Danish-designed inspection tool for wind turbine bolts cuts tensioning maintenance time in half The
Bolt-Check tool reduces preventative maintenance time, resulting in service cost reductions while maximizing uptime;
By: R&D A/S
Incorrect bolt tension in wind turbines is a common complication that can both result in expensive call-out charges and downtime. Checking the condition of the bolts to ensure safe and reliable performance is a key maintenance task.
Each manufacturer provides service instructions as to when preventative maintenance is due. This work can be time consuming and cumbersome as the tightening tools are often large and heavy. Furthermore, subsequent wear and tear resulting from re-tightening can be significant.
Capable of checking more than 100 bolts per hour, the Bolt-Check tool is light and hand-held and maintenance costs are reduced as only the ultrasonic sensor head gets worn over time.
Competitively priced with traceability feature
Unlike other sensor-based tools, Bolt-Check does not require specially manufactured bolt. Bolt-Check can be implemented at a cost of 3-4 euros per bolt. This compares to specialized bolts costing 10 times that. A unique traceability tag is added to each bolt in the Bolt-Check system for a detailed documentation trail.
Accurate to better than 5 percent, the tool offers an advantage compared to traditional torque-and-tension methods, for which the error tolerance can be as much as 30 percent.
Service technicians benefit and human errors reduced
Bolt-Check offers the simplicity of the "ping" test while using ultrasound to obtain a highly accurate result. Because Bolt-Check documents measurements electronically, potential human errors are reduced.
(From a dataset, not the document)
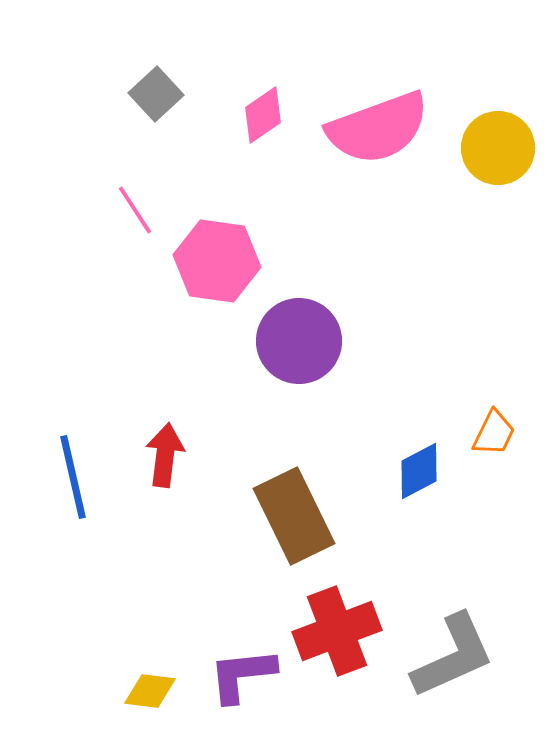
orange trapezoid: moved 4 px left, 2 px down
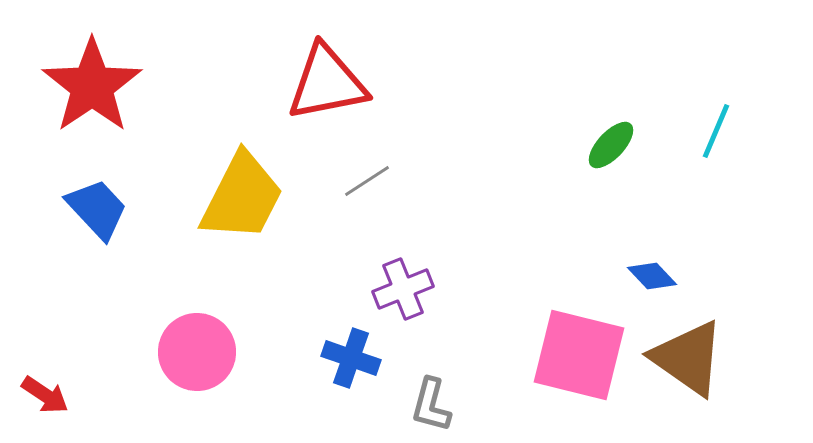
This patented approach gives bolt tension results to the necessary level of accuracy required. The patent makes use of the fact that the speed of sound in a bolt under tension is slower than an unloaded bolt, meaning the measured distance is longer than it should be. For a given, calibrated batch of bolts, the difference between the ultrasonic and mechanically measured distances is directly related to the tension in the bolt. This enables accurate tension measurement without having to loosen each bolt first.